Kepala Kejaksaan Tinggi Sumatera Utara (Kajati Sumut) Dr. Harli Siregar, SH, M.Hum, melantik Asisten Tindak Pidana Khusus (Aspidsus), Asisten Pemulihan Aset (Aspema), serta Kepala Kejaksaan Negeri (Kajari) Medan dalam upacara pelantikan dan serah terima jabatan di Aula Cipta Kerta Lantai III Kejati Sumut, Rabu (4/2).
Pelantikan dan serah terima jabatan tersebut dilaksanakan berdasarkan Surat Keputusan Jaksa Agung Republik Indonesia Nomor KEP-IV-1734/C/12/2025 dan KEP-IV-24/C/01/2026 tertanggal 24 Desember 2025.
Dalam keputusan tersebut, jabatan Aspidsus Kejati Sumut yang sebelumnya diemban Mochamad Jefry diserahterimakan kepada Jhonny William Pardede.
Mochamad Jefry selanjutnya mendapat penugasan sebagai Kepala Subdirektorat Monitoring dan Evaluasi pada Direktorat Pengendalian Operasi Jaksa Agung Muda Tindak Pidana Khusus Kejaksaan Agung RI.
Sementara itu, jabatan Aspema Kejati Sumut yang sebelumnya dijabat Ali Akbar diserahkan kepada Ronal Hasiholan Bakara yang sebelumnya menjabat sebagai Kepala Kejaksaan Negeri Kendari.
Ali Akbar selanjutnya mendapat penugasan baru di luar institusi Kejaksaan untuk menduduki jabatan struktural eselon II di Kementerian Desa.
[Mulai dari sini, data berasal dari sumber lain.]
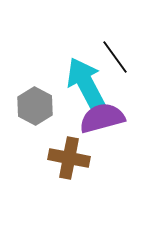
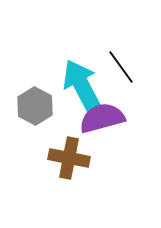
black line: moved 6 px right, 10 px down
cyan arrow: moved 4 px left, 2 px down
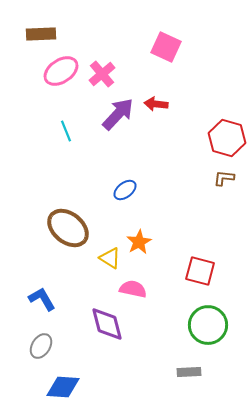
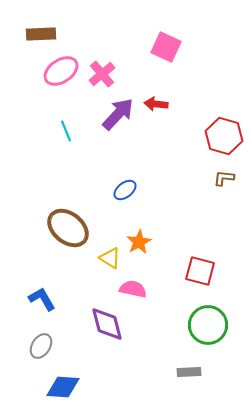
red hexagon: moved 3 px left, 2 px up
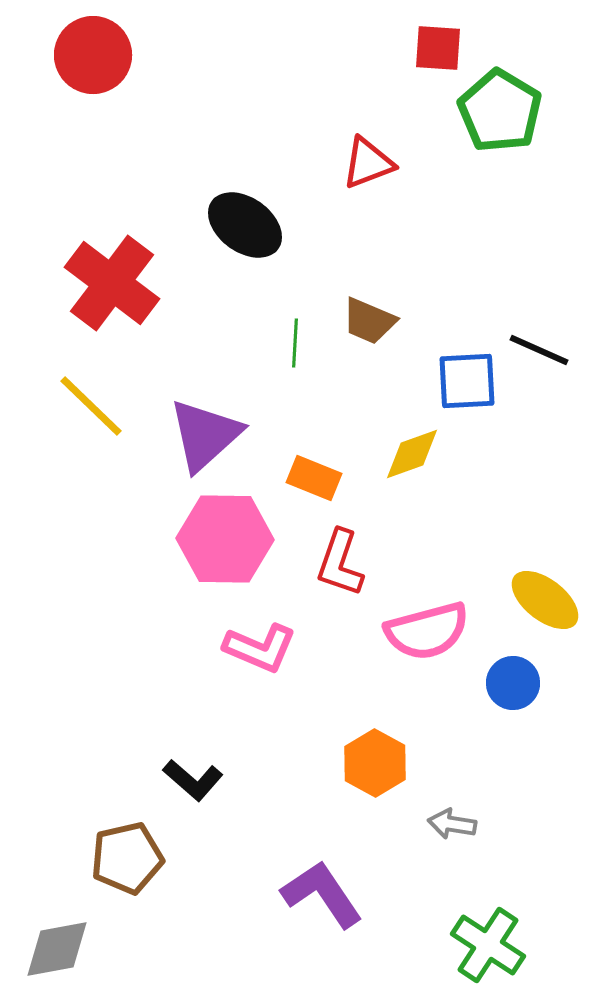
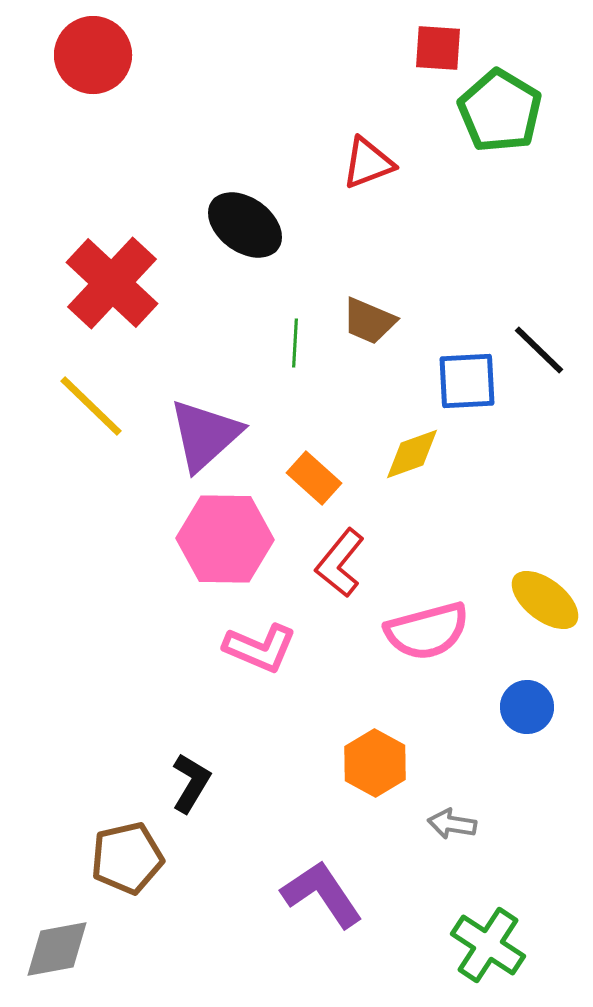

Adapun jabatan Kajari Medan yang sebelumnya diemban Fajar Syah Putra diserahterimakan kepada Ridwan Sujana Angsar yang sebelumnya menjabat sebagai Kepala Subdirektorat Penyidikan Tindak Pidana Khusus Lainnya dan Tindak Pidana Pencucian Uang pada Direktorat Penyidikan Jaksa Agung Muda Tindak Pidana Khusus Kejaksaan Agung RI.
Fajar Syah Putra selanjutnya mendapat penugasan sebagai Kepala Bagian Tata Usaha dan Pengelolaan Pengamanan dan Pengawalan pada Sekretariat Jaksa Agung Muda Pidana Militer Kejaksaan Agung RI.
Harli Siregar dalam amanatnya, menegaskan bahwa pemulihan kerugian negara merupakan inti dari penegakan hukum yang berkeadilan.
“Penegakan hukum tidak boleh berhenti pada pemidanaan pelaku, tetapi harus mampu mengembalikan aset hasil kejahatan kepada negara dan masyarakat,” ujar Harli.
Kepada Aspidsus, Harli menekankan pentingnya profesionalisme, transparansi, dan akuntabilitas dalam penanganan perkara tindak pidana khusus. Sementara kepada Kajari Medan, Harli meminta agar pelayanan hukum dan penanganan laporan masyarakat dilakukan secara cepat, tepat, dan proporsional.
Pelantikan tersebut turut dihadiri Wakajati Sumut Abdullah Noer Denny, para asisten, kepala bagian tata usaha, para koordinator, serta seluruh kepala kejaksaan negeri se-Sumatera Utara.
Ketua Ikatan Adhyaksa Dharmakarini (IAD) Wilayah Sumatera Utara Tiurmaida Harli Siregar juga hadir memimpin serah terima pengurus IAD wilayah setempat.
Sementara Kepala Seksi Penerangan Hukum (Kasi Penkum) Kejati Sumut Rizaldi mengatakan pelantikan dan serah terima jabatan tersebut merupakan bagian dari kebijakan organisasi Kejaksaan RI dalam rangka penyegaran dan penguatan kinerja institusi.
"Dengan berlangsungnya serah terima jabatan ini, diharapkan roda organisasi dapat berjalan optimal guna menunjang operasional kinerja dan pelayanan kepada masyarakat dalam rangka penegakan hukum,” ujar Rizaldi.